**PROBLEM DETAILS**
Copy the data that follows, exactly and completely.

**SUPPLIED ENTRIES**
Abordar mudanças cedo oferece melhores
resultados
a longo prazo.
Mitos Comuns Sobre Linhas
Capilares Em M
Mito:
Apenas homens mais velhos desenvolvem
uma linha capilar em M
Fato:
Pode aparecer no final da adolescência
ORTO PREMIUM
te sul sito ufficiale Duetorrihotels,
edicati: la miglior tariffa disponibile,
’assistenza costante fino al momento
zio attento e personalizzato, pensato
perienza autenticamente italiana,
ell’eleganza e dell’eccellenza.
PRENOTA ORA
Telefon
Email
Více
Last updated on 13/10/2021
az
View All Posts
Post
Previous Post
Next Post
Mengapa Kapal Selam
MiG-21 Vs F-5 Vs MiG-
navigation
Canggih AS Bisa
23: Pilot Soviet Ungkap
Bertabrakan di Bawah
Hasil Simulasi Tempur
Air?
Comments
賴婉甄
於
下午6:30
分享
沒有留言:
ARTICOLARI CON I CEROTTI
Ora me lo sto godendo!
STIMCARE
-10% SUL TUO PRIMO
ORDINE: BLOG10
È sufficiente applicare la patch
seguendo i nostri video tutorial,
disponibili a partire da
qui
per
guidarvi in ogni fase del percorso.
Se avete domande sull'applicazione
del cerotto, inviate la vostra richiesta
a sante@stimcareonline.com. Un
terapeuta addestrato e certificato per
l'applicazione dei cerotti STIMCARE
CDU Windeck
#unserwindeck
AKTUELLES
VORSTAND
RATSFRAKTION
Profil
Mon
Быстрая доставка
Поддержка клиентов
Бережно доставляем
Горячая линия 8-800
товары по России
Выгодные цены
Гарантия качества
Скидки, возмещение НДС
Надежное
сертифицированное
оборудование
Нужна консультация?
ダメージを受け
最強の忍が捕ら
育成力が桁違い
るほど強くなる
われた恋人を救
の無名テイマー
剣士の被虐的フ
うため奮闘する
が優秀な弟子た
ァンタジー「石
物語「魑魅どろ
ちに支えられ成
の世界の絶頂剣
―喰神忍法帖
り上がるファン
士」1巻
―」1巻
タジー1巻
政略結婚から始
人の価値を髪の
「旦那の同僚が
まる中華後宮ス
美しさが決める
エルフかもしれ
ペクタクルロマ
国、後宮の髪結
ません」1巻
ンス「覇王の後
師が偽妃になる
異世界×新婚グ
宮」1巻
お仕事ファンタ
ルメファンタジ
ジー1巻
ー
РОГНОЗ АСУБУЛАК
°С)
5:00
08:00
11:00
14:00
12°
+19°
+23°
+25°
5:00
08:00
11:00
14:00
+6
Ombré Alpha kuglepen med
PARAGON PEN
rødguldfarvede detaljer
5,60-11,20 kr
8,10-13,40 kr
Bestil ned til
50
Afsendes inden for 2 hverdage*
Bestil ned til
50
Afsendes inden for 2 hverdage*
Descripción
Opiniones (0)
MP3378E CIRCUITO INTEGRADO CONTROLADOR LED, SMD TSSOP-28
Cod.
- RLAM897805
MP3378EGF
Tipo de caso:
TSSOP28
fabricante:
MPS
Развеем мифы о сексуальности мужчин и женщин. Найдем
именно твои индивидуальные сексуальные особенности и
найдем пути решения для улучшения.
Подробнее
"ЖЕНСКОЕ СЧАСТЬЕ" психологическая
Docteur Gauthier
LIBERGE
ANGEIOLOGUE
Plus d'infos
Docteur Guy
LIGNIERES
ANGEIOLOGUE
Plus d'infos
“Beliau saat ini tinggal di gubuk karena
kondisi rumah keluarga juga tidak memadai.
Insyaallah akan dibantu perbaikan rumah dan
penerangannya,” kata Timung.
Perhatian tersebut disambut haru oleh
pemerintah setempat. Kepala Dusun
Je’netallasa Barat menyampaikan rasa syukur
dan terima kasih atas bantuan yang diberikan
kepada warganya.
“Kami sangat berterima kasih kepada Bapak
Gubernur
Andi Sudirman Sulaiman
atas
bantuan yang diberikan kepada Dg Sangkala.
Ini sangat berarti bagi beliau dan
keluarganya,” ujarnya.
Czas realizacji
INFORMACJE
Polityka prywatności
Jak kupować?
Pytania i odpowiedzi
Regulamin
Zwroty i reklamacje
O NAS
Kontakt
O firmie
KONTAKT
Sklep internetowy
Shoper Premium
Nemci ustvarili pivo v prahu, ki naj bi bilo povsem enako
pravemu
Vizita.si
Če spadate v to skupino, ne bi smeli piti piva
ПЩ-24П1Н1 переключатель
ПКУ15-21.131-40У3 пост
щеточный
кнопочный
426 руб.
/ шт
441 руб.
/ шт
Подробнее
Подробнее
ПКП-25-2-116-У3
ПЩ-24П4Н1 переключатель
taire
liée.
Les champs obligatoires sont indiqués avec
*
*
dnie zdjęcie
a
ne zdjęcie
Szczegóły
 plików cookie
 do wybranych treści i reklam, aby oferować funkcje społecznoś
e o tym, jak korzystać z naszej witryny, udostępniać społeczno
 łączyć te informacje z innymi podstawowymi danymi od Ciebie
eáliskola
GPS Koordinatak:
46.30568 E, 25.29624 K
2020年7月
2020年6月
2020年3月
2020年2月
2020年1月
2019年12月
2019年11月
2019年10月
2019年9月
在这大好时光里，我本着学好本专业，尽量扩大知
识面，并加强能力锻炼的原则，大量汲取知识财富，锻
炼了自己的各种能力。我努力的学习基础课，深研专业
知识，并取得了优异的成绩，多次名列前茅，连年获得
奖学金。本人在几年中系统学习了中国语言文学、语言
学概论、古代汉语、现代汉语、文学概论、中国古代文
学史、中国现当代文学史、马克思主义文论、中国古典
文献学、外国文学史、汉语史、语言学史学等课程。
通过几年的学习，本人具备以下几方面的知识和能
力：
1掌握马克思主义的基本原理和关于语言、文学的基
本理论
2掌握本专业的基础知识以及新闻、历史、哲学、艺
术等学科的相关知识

**TASK OUTPUT**
Abordar mudanças cedo oferece melhores
resultados
a longo prazo.
Mitos Comuns Sobre Linhas
Capilares Em M
Mito:
Apenas homens mais velhos desenvolvem
uma linha capilar em M
Fato:
Pode aparecer no final da adolescência
ORTO PREMIUM
te sul sito ufficiale Duetorrihotels,
edicati: la miglior tariffa disponibile,
’assistenza costante fino al momento
zio attento e personalizzato, pensato
perienza autenticamente italiana,
ell’eleganza e dell’eccellenza.
PRENOTA ORA
Telefon
Email
Více
Last updated on 13/10/2021
az
View All Posts
Post
Previous Post
Next Post
Mengapa Kapal Selam
MiG-21 Vs F-5 Vs MiG-
navigation
Canggih AS Bisa
23: Pilot Soviet Ungkap
Bertabrakan di Bawah
Hasil Simulasi Tempur
Air?
Comments
賴婉甄
於
下午6:30
分享
沒有留言:
ARTICOLARI CON I CEROTTI
Ora me lo sto godendo!
STIMCARE
-10% SUL TUO PRIMO
ORDINE: BLOG10
È sufficiente applicare la patch
seguendo i nostri video tutorial,
disponibili a partire da
qui
per
guidarvi in ogni fase del percorso.
Se avete domande sull'applicazione
del cerotto, inviate la vostra richiesta
a sante@stimcareonline.com. Un
terapeuta addestrato e certificato per
l'applicazione dei cerotti STIMCARE
CDU Windeck
#unserwindeck
AKTUELLES
VORSTAND
RATSFRAKTION
Profil
Mon
Быстрая доставка
Поддержка клиентов
Бережно доставляем
Горячая линия 8-800
товары по России
Выгодные цены
Гарантия качества
Скидки, возмещение НДС
Надежное
сертифицированное
оборудование
Нужна консультация?
ダメージを受け
最強の忍が捕ら
育成力が桁違い
るほど強くなる
われた恋人を救
の無名テイマー
剣士の被虐的フ
うため奮闘する
が優秀な弟子た
ァンタジー「石
物語「魑魅どろ
ちに支えられ成
の世界の絶頂剣
―喰神忍法帖
り上がるファン
士」1巻
―」1巻
タジー1巻
政略結婚から始
人の価値を髪の
「旦那の同僚が
まる中華後宮ス
美しさが決める
エルフかもしれ
ペクタクルロマ
国、後宮の髪結
ません」1巻
ンス「覇王の後
師が偽妃になる
異世界×新婚グ
宮」1巻
お仕事ファンタ
ルメファンタジ
ジー1巻
ー
РОГНОЗ АСУБУЛАК
°С)
5:00
08:00
11:00
14:00
12°
+19°
+23°
+25°
5:00
08:00
11:00
14:00
+6
Ombré Alpha kuglepen med
PARAGON PEN
rødguldfarvede detaljer
5,60-11,20 kr
8,10-13,40 kr
Bestil ned til
50
Afsendes inden for 2 hverdage*
Bestil ned til
50
Afsendes inden for 2 hverdage*
Descripción
Opiniones (0)
MP3378E CIRCUITO INTEGRADO CONTROLADOR LED, SMD TSSOP-28
Cod.
- RLAM897805
MP3378EGF
Tipo de caso:
TSSOP28
fabricante:
MPS
Развеем мифы о сексуальности мужчин и женщин. Найдем
именно твои индивидуальные сексуальные особенности и
найдем пути решения для улучшения.
Подробнее
"ЖЕНСКОЕ СЧАСТЬЕ" психологическая
Docteur Gauthier
LIBERGE
ANGEIOLOGUE
Plus d'infos
Docteur Guy
LIGNIERES
ANGEIOLOGUE
Plus d'infos
“Beliau saat ini tinggal di gubuk karena
kondisi rumah keluarga juga tidak memadai.
Insyaallah akan dibantu perbaikan rumah dan
penerangannya,” kata Timung.
Perhatian tersebut disambut haru oleh
pemerintah setempat. Kepala Dusun
Je’netallasa Barat menyampaikan rasa syukur
dan terima kasih atas bantuan yang diberikan
kepada warganya.
“Kami sangat berterima kasih kepada Bapak
Gubernur
Andi Sudirman Sulaiman
atas
bantuan yang diberikan kepada Dg Sangkala.
Ini sangat berarti bagi beliau dan
keluarganya,” ujarnya.
Czas realizacji
INFORMACJE
Polityka prywatności
Jak kupować?
Pytania i odpowiedzi
Regulamin
Zwroty i reklamacje
O NAS
Kontakt
O firmie
KONTAKT
Sklep internetowy
Shoper Premium
Nemci ustvarili pivo v prahu, ki naj bi bilo povsem enako
pravemu
Vizita.si
Če spadate v to skupino, ne bi smeli piti piva
ПЩ-24П1Н1 переключатель
ПКУ15-21.131-40У3 пост
щеточный
кнопочный
426 руб.
/ шт
441 руб.
/ шт
Подробнее
Подробнее
ПКП-25-2-116-У3
ПЩ-24П4Н1 переключатель
taire
liée.
Les champs obligatoires sont indiqués avec
*
*
dnie zdjęcie
a
ne zdjęcie
Szczegóły
 plików cookie
 do wybranych treści i reklam, aby oferować funkcje społecznoś
e o tym, jak korzystać z naszej witryny, udostępniać społeczno
 łączyć te informacje z innymi podstawowymi danymi od Ciebie
eáliskola
GPS Koordinatak:
46.30568 E, 25.29624 K
2020年7月
2020年6月
2020年3月
2020年2月
2020年1月
2019年12月
2019年11月
2019年10月
2019年9月
在这大好时光里，我本着学好本专业，尽量扩大知
识面，并加强能力锻炼的原则，大量汲取知识财富，锻
炼了自己的各种能力。我努力的学习基础课，深研专业
知识，并取得了优异的成绩，多次名列前茅，连年获得
奖学金。本人在几年中系统学习了中国语言文学、语言
学概论、古代汉语、现代汉语、文学概论、中国古代文
学史、中国现当代文学史、马克思主义文论、中国古典
文献学、外国文学史、汉语史、语言学史学等课程。
通过几年的学习，本人具备以下几方面的知识和能
力：
1掌握马克思主义的基本原理和关于语言、文学的基
本理论
2掌握本专业的基础知识以及新闻、历史、哲学、艺
术等学科的相关知识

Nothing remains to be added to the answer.